Society had changed drastically since the industrial society in which Touraine had grown up and initially conducted his research. This change wasn't limited to material factors or the flows of information so brilliantly studied by his student Manuel Castells. Its main "cultural orientations" had also shifted. As he explained in 2005, "it has become difficult to believe that, [as was the case in industrial society] only by integrating ourselves into society, its norms and laws, can human beings become free and responsible individuals." In our world, it is no longer society and the social sphere that constitute the criteria for defining good and evil, but rather the individual—the subject—within their creative freedom and as the creator of their own existence, the author of their life and their ethics. But in opposition to them arose new “total powers”, which seek to exert control over cultural orientations even in the most intimate aspects of the individual, and reactionary movements that, behind the old call for order, opposed the emancipations of worthy subjects in our era of late modernity to which he dedicated his work in the last 15 years.

He continued working tirelessly until the very end, always driven by the power of his ideas and his desire to understand the world. At 97, his thinking remained as sharp as ever. And, as always, he was working on his next book. 

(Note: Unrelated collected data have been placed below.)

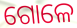
ଗୋଳେ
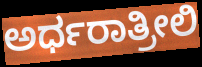
ಅರ್ಧರಾತ್ರೀಲಿ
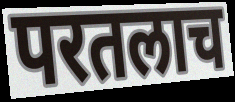
परतलाच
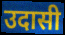
उदासी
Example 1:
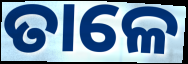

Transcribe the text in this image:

ତାଳେ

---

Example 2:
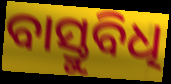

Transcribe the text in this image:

ବାସ୍ତୁବିଧି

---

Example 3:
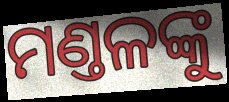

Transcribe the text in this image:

ମଣ୍ତଳଙ୍କୁ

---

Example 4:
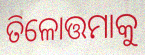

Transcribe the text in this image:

ତିଳୋତ୍ତମାକୁ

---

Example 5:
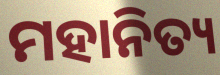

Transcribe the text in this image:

ମହାନିତ୍ୟ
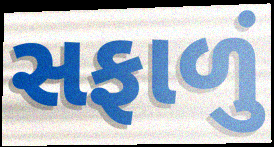
સફાળું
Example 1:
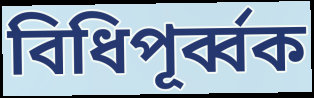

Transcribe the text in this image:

বিধিপূর্ব্বক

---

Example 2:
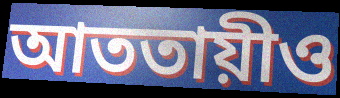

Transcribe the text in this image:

আততায়ীও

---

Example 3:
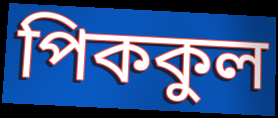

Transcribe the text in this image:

পিককুল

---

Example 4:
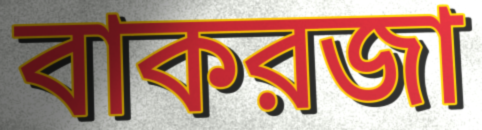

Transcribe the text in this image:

বাকরজা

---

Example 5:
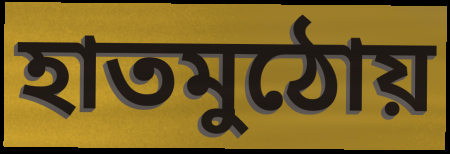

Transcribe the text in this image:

হাতমুঠোয়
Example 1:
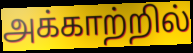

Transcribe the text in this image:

அக்காற்றில்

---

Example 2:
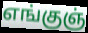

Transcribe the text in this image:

எங்குஞ்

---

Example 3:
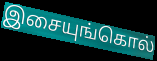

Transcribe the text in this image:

இசையுங்கொல்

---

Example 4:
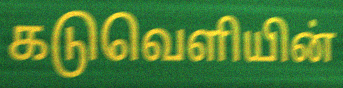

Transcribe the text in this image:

கடுவெளியின்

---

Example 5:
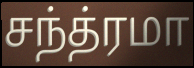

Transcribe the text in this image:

சந்த்ரமா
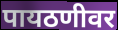
पायठणीवर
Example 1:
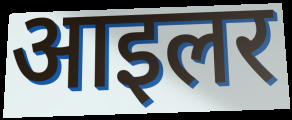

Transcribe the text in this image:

आइलर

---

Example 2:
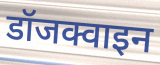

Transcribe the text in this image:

डॉजक्वाइन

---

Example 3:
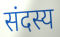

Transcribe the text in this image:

संदस्य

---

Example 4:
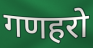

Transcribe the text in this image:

गणहरो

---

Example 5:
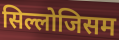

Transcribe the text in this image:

सिल्लोजिसम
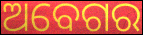
ଅବେଗର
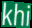
khi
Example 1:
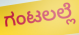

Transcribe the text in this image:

ಗಂಟಲಲ್ಲೆ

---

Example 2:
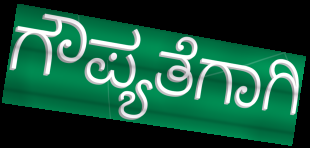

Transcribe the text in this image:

ಗೌಪ್ಯತೆಗಾಗಿ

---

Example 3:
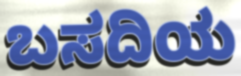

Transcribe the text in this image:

ಬಸದಿಯ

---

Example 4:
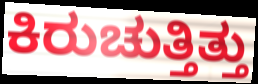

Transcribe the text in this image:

ಕಿರುಚುತ್ತಿತ್ತು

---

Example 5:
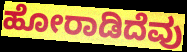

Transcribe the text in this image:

ಹೋರಾಡಿದೆವು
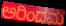
ಅರಿಂದಮ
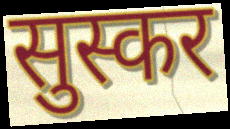
सुस्कर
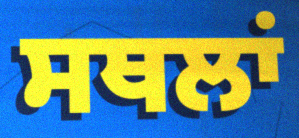
ਸਥਲਾਂ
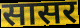
सासर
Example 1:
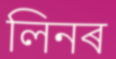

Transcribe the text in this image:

লিনৰ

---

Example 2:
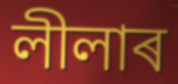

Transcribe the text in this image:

লীলাৰ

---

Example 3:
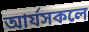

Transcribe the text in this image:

আৰ্যসকলে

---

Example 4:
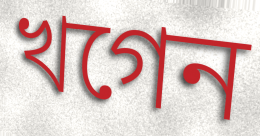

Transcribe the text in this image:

খগেন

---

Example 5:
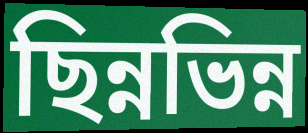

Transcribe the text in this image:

ছিন্নভিন্ন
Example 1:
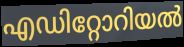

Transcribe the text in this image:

Touraine leaves behind a world in turmoil. We will miss his analyses and his ability to understand it. But he also leaves us with analytical and conceptual tools, a vision of the world and of sociology, and dozens of Latin American sociologists whom he trained or inspired to understand the contemporary world and, from there, contribute to transforming it. He taught us all to see the world and societies not as a fixed entity, dominated by a set of structures, or a system of pure domination by actors, but as a historical and social configuration in transformation through the actions and ideas of actors and social movements. His legacy is immense.